Learning from SingaporeChange has to start within the Nepali people themselves before it can influence larger society
Just after the 1990 Jan Andolan, Krishna Prasad Bhattarai became the Prime Minister. I heard him at close quarters a few times, rattling on about how Nepal will be turned into another Singapore, known for its extreme cleanliness. As a young professional who worked at Soaltee Hotel back then, I used to wonder how a person who chews on paan so incessantly that his teeth are stained, and who perhaps has never attended an oral hygiene lesson, could possibly make the whole city clean. I wondered how a person who does not believe in keeping his teeth clean could clean the whole country. Perhaps a quarter of a decade later and the belief that I held in those days has become even stronger; it is not about building assets, but about maintaining them. It is not about making speeches, but about starting the process within you. We live in a country where cleaning could just be a weekend campaign or could be developed into a programme that helps people in many institutions subsidise their living.
Singapore established its underground metro railway the same time that Calcutta flagged off the first metro train in India. Singapore in the next quarter decade added on nearly 200 kilometres of tracks to create a system that now makes Europe and Japan envious. They believed in public transportation systems as a means to bring about efficiency and have established a means that allows people to travel at $5 or less, something that is impossible in a country like Nepal. They have built networks of buses that can drop you off less than 10 minutes away from the place you live, making it completely unnecessary for people to buy cars. Because of the convenient transportation system, automobile companies and auto dealers have a limited market to sell to, resulting in fewer automobiles plying the streets, and less fossil fuel burnt as a result. With a large forest cover, Singapore continues to be an environmentally friendly city-state. Therefore, it is not about making one time speeches and inaugurations; it is about being able to manage the city with consistency.

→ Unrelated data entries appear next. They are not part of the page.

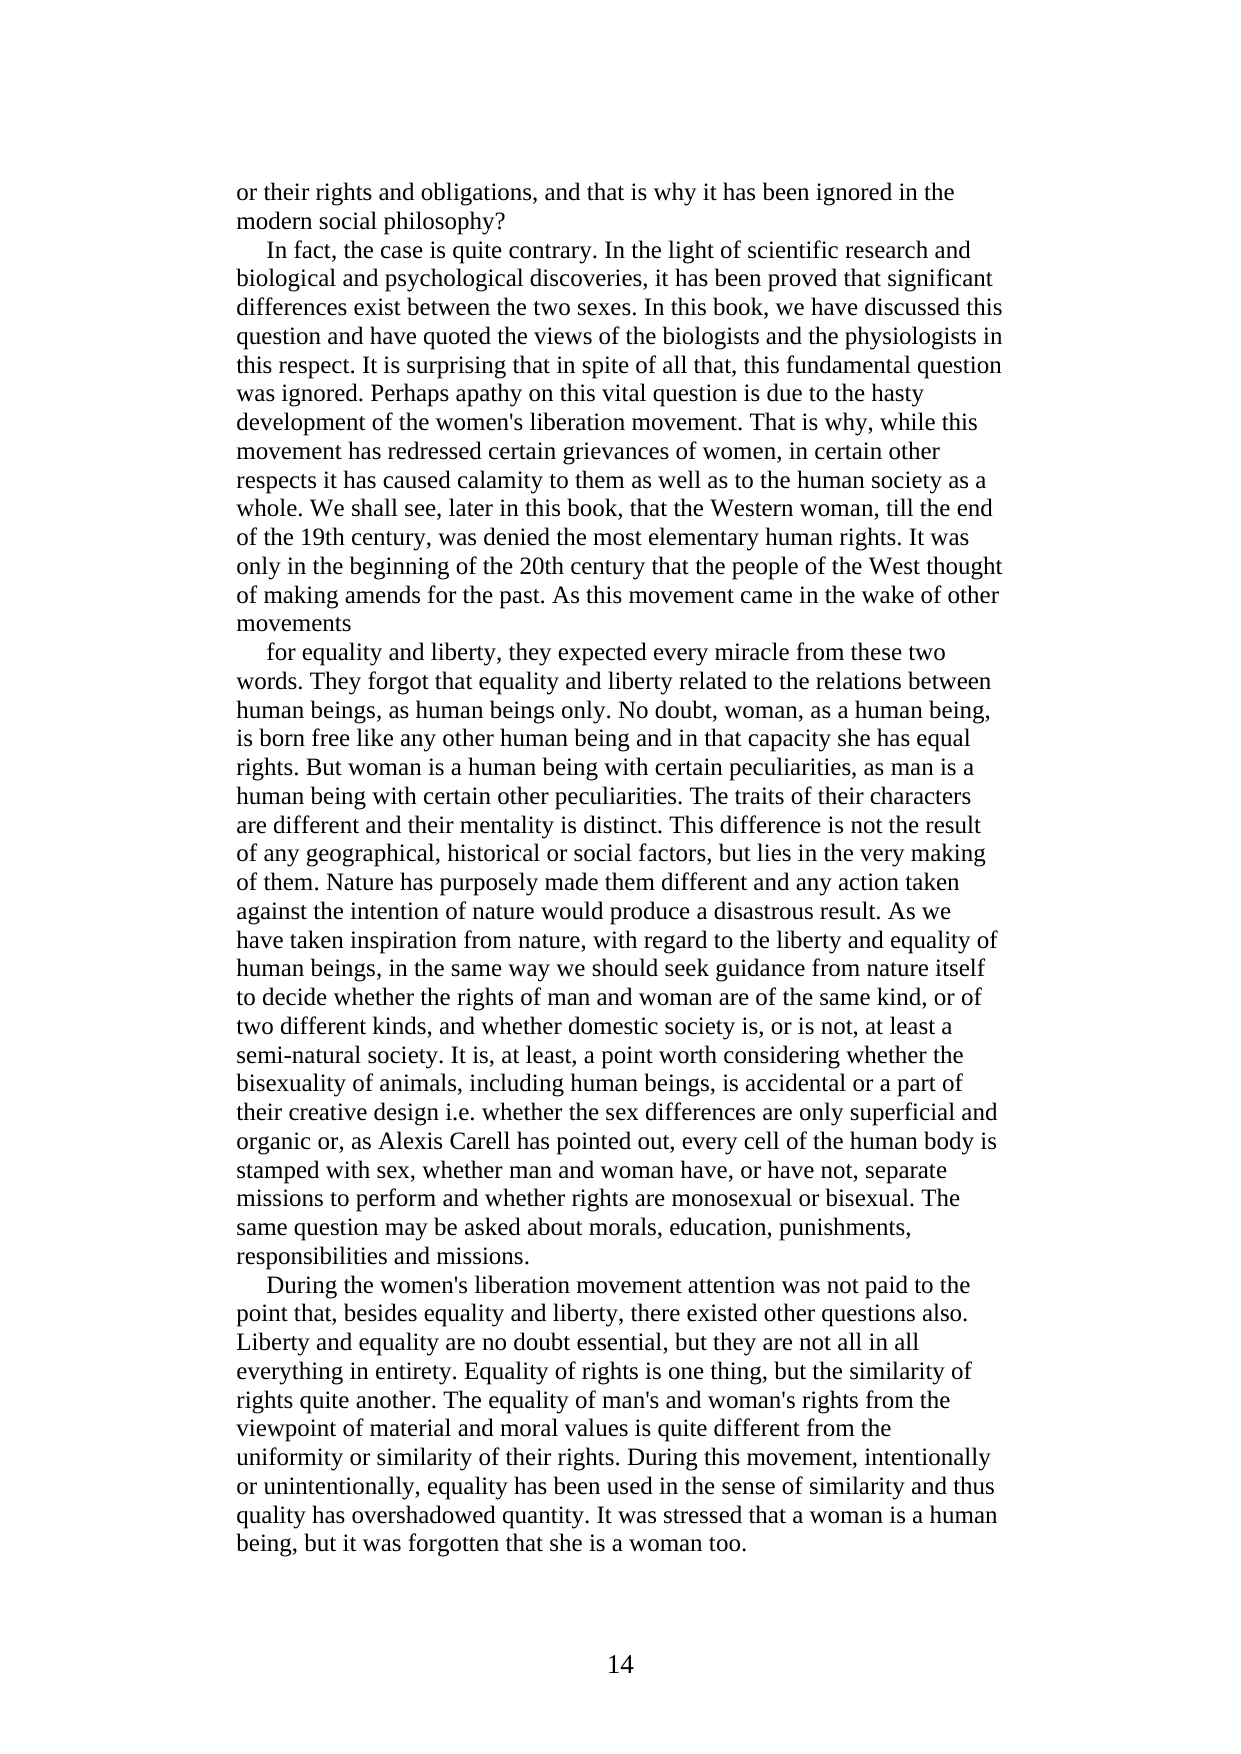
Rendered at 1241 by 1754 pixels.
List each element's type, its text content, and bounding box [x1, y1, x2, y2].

text for equality and liberty, they expected every miracle from these two words. They forgot that equality and liberty related to the relations between human beings, as human beings only. No doubt, woman, as a human being, is born free like any other human being and in that capacity she has equal rights. But woman is a human being with certain peculiarities, as man is a human being with certain other peculiarities. The traits of their characters are different and their mentality is distinct. This difference is not the result of any geographical, historical or social factors, but lies in the very making of them. Nature has purposely made them different and any action taken against the intention of nature would produce a disastrous result. As we have taken inspiration from nature, with regard to the liberty and equality of human beings, in the same way we should seek guidance from nature itself to decide whether the rights of man and woman are of the same kind, or of two different kinds, and whether domestic society is, or is not, at least a semi-natural society. It is, at least, a point worth considering whether the bisexuality of animals, including human beings, is accidental or a part of their creative design i.e. whether the sex differences are only superficial and organic or, as Alexis Carell has pointed out, every cell of the human body is stamped with sex, whether man and woman have, or have not, separate missions to perform and whether rights are monosexual or bisexual. The same question may be asked about morals, education, punishments, responsibilities and missions. [236, 637, 1004, 1270]
text During the women's liberation movement attention was not paid to the point that, besides equality and liberty, there existed other questions also. Liberty and equality are no doubt essential, but they are not all in all everything in entirety. Equality of rights is one thing, but the similarity of rights quite another. The equality of man's and woman's rights from the viewpoint of material and moral values is quite different from the uniformity or similarity of their rights. During this movement, intentionally or unintentionally, equality has been used in the sense of similarity and thus quality has overshadowed quantity. It was stressed that a woman is a human being, but it was forgotten that she is a woman too. [236, 1270, 1004, 1557]
text In fact, the case is quite contrary. In the light of scientific research and biological and psychological discoveries, it has been proved that significant differences exist between the two sexes. In this book, we have discussed this question and have quoted the views of the biologists and the physiologists in this respect. It is surprising that in spite of all that, this fundamental question was ignored. Perhaps apathy on this vital question is due to the hasty development of the women's liberation movement. That is why, while this movement has redressed certain grievances of women, in certain other respects it has caused calamity to them as well as to the human society as a whole. We shall see, later in this book, that the Western woman, till the end of the 19th century, was denied the most elementary human rights. It was only in the beginning of the 20th century that the people of the West thought of making amends for the past. As this movement came in the wake of other movements [236, 235, 1004, 637]
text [236, 177, 1004, 235]
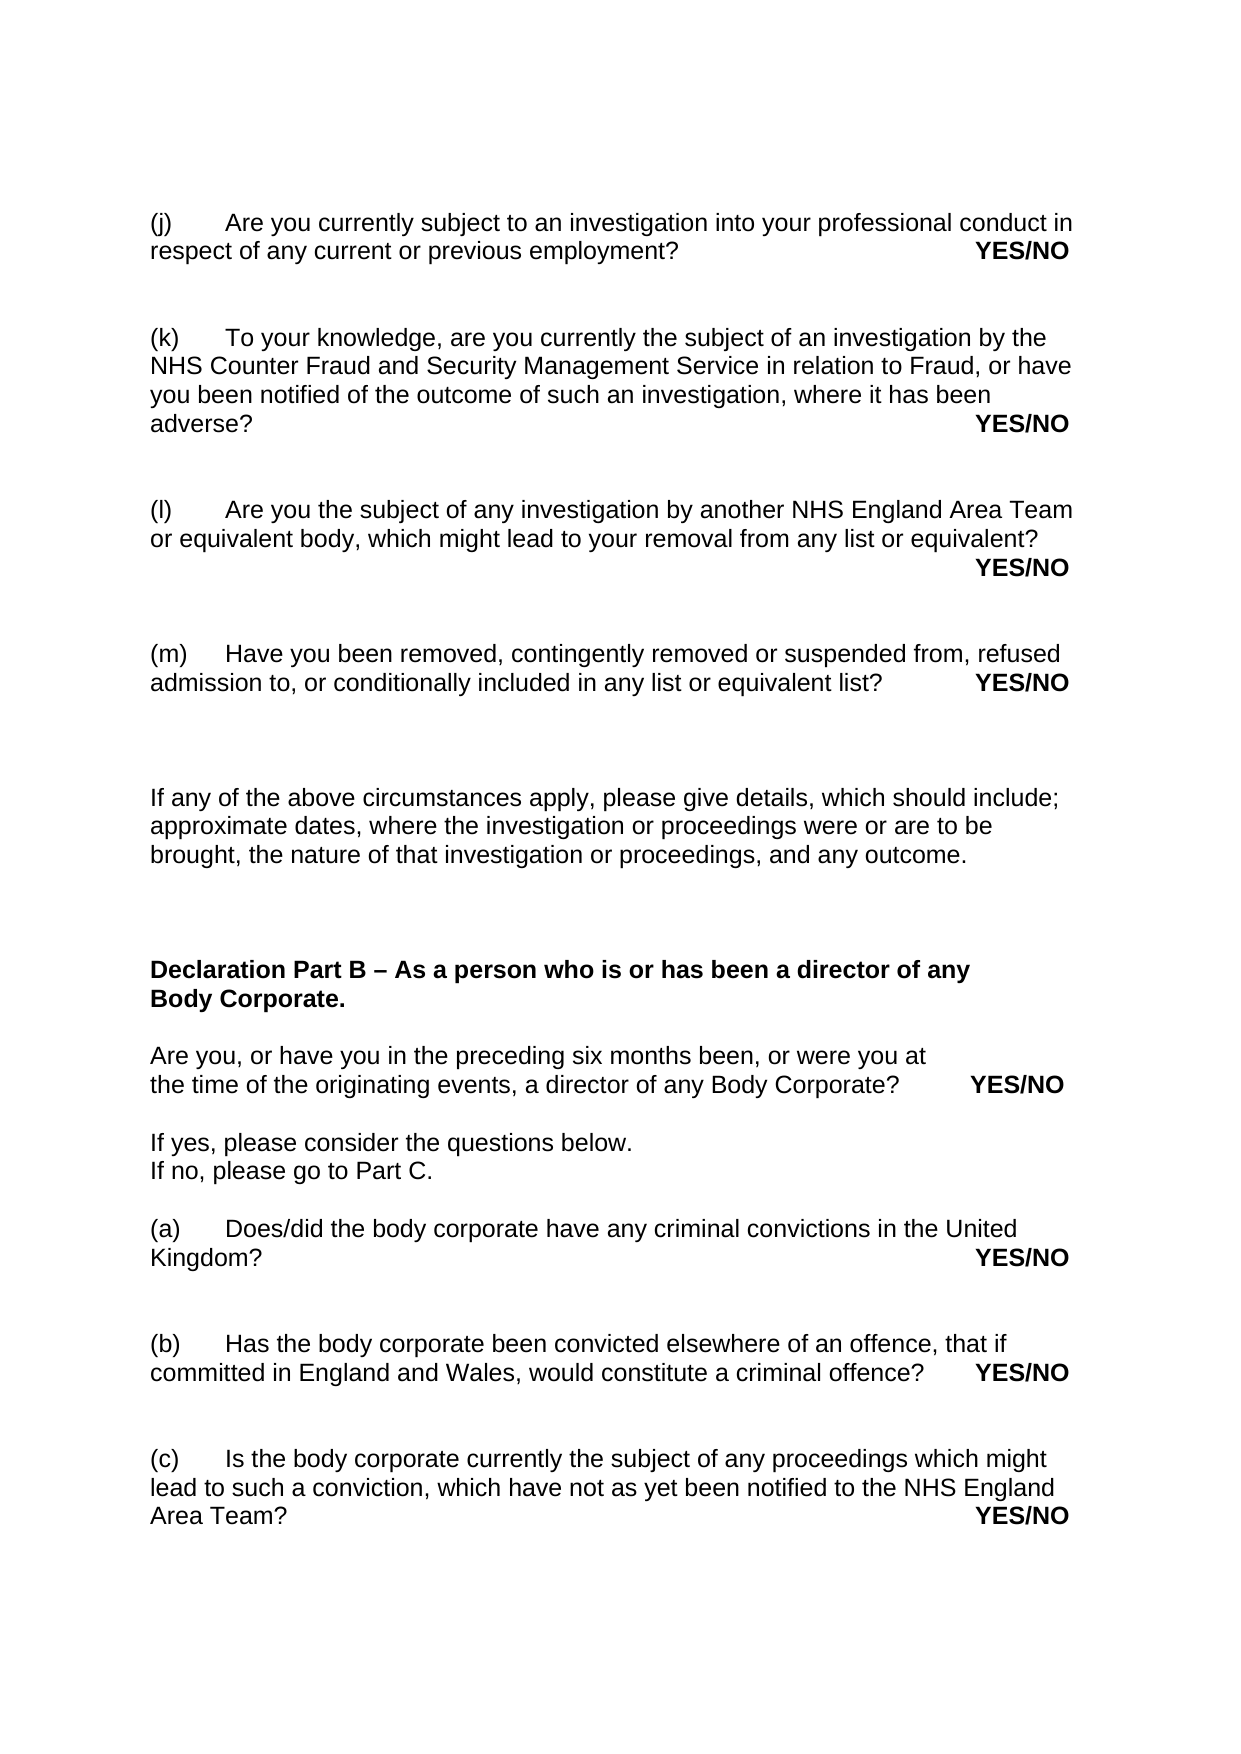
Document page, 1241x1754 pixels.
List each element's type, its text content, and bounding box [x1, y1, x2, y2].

This is the first lesson to learn. Maintenance and planned growth is key. In Nepal, when zebra crossings are painted, they are not maintained, and the first time they are painted is as if it is only the only time in the life of a road that they will be required. Perhaps, this is a reflection of our personal and social behaviour showing that we do anything on a project basis instead of for longevity. Houses are painted when there are social events like weddings and we never believe in the simple logic that if you have a water closet that has a flush, then there has to be a perennial supply of water to keep the water closet working.
We see restaurants and cafes mushrooming around the country and some of them look like the ones in Singapore when they are first opened. Three years later, they start to resemble eateries in Tier 3 Indian cities. We then start wondering about these places that have filthy toilets and how they maintain their kitchens. People who are used to running their households on project mode, with regard only for the short term then come to run the nation, and they bring with them this very same sentiment of short term planning. Further, with women who actually operate and maintain the household are never in decision making positions; men who never experienced managing households are hardly capable of managing the nation.

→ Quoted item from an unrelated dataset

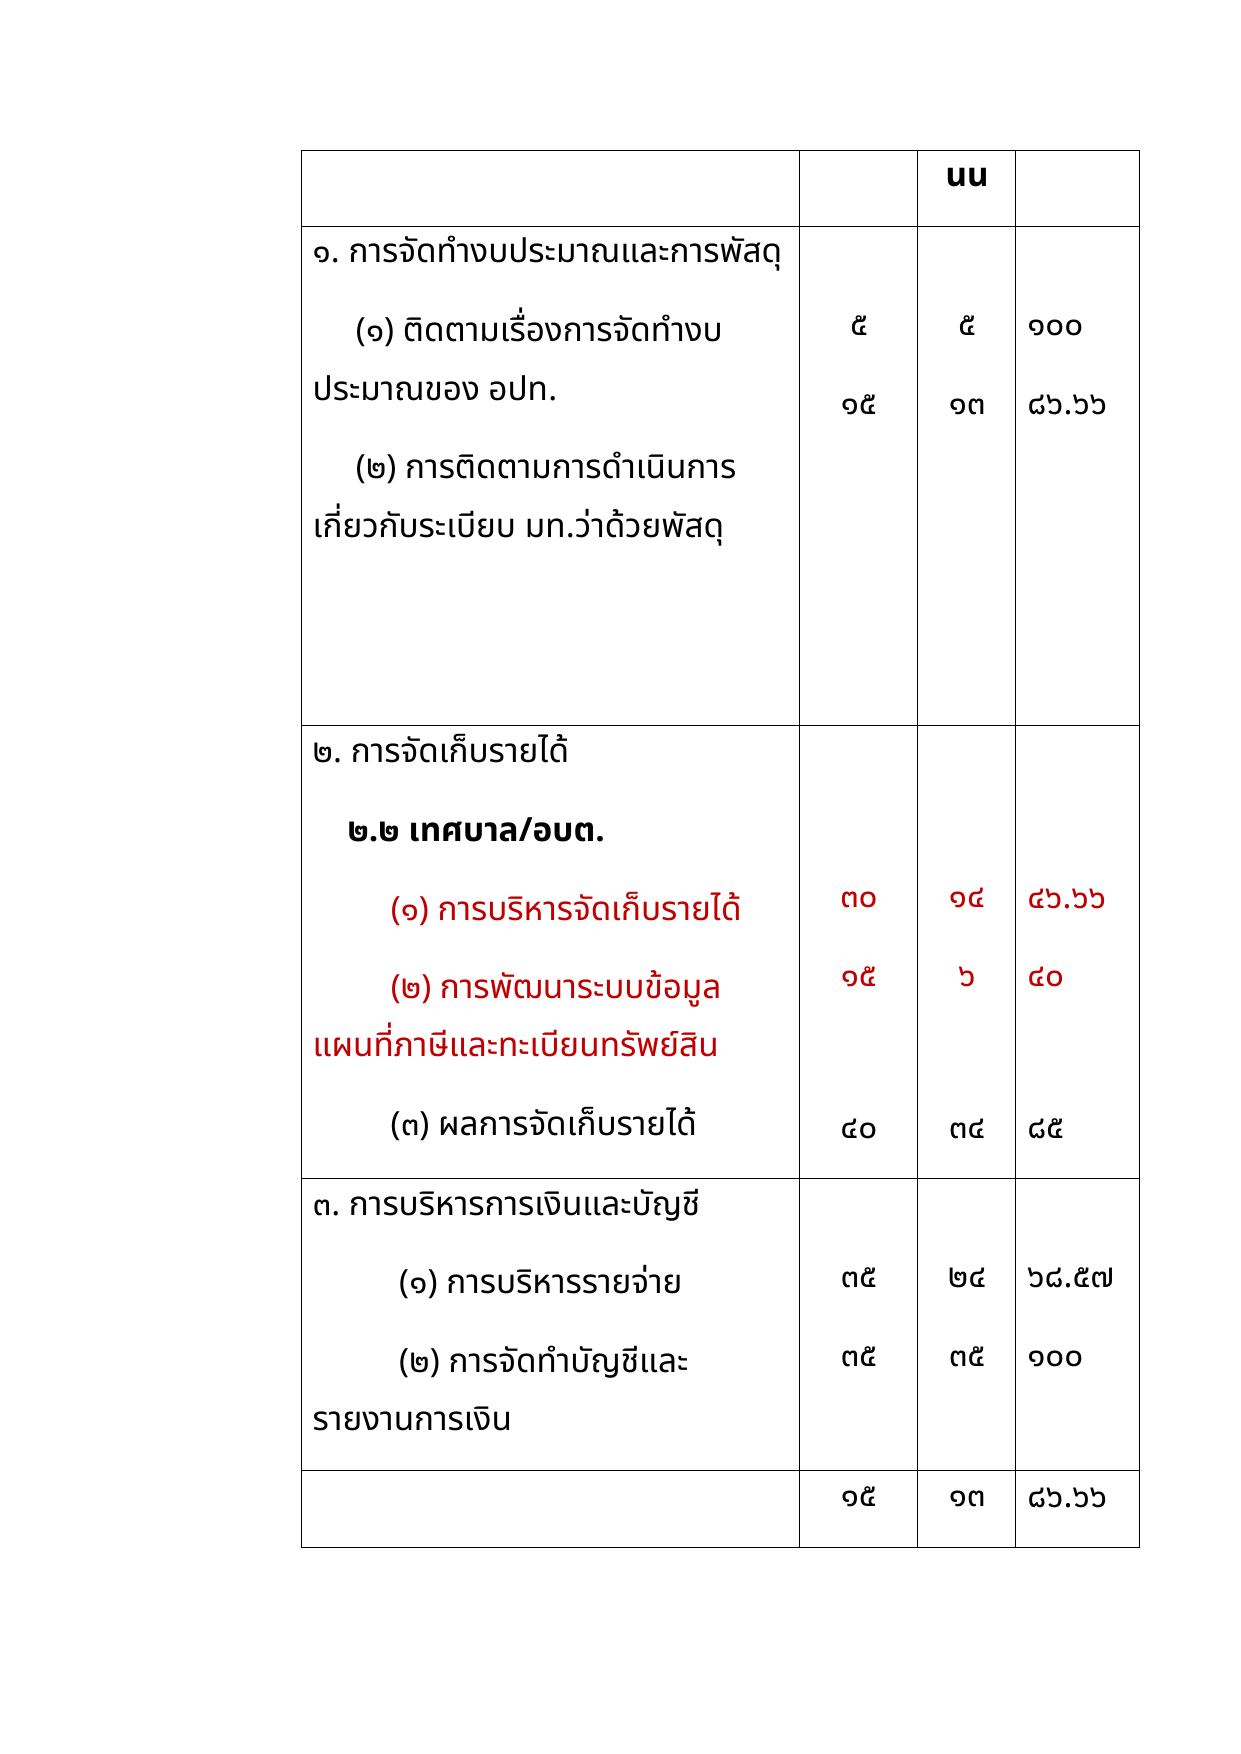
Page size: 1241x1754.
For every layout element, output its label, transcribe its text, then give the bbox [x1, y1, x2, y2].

Comparing notes on tourism
The Nepal Tourism Board was established in 1998, a year after the establishment of the Singapore Tourism Board. I still recall the days when Renton de Alvis, who worked with the Singapore Tourism Board establishment through a UNDP project on Partnership for Quality Tourism, came to Nepal to replicate what worked in Singapore in Nepal. With much fanfare, the Tourism Board was established only to be converted into another government department. In the subsequent twenty years, Singapore went on to double its annual arrivals from 7 million people to 15 million people. Its tourism receipts went up from $7 billion to over $25 billion. What Singapore earns annually from tourism is more than Nepal’s GDP. They embarked upon Tourism 21, a vision statement that they churned out in 1997 and they are sticking to it. Nepal during the same time is still stuck discussing attracting one million tourists with multiple tourism cartels, finding ways of keeping the cartels and the people running the cartels alive rather than bringing about the transformations that were thought of in 1997.
Singapore has converted each of its citizens into a tourism ambassador. Anyone in the street you meet can tell you about tourist destinations in detail; this is in addition to user friendly apps and websites. Compare that to Nepal, where we keep wondering how many Nepali leaders across different walks of life have actually paid an entry fee and done a round of the Patan Museum. The big lesson is that for tourism to succeed, it is not only good infrastructure that is important. Every citizen has to be a tourism brand ambassador. This is a zero investment project that does not require donors; it just requires the citizens to believe that they need to know about tourist spots around them if the country is to get better with tourism.
Going through Singapore’s history and through multiple visits over the past couple of decades, one big lesson is that it is not the governments but it is about the transformation of people that changes nations. So leaders who give speeches about transforming Nepal into Singapore should start looking at themselves in the mirror and see what they need to transform in themselves.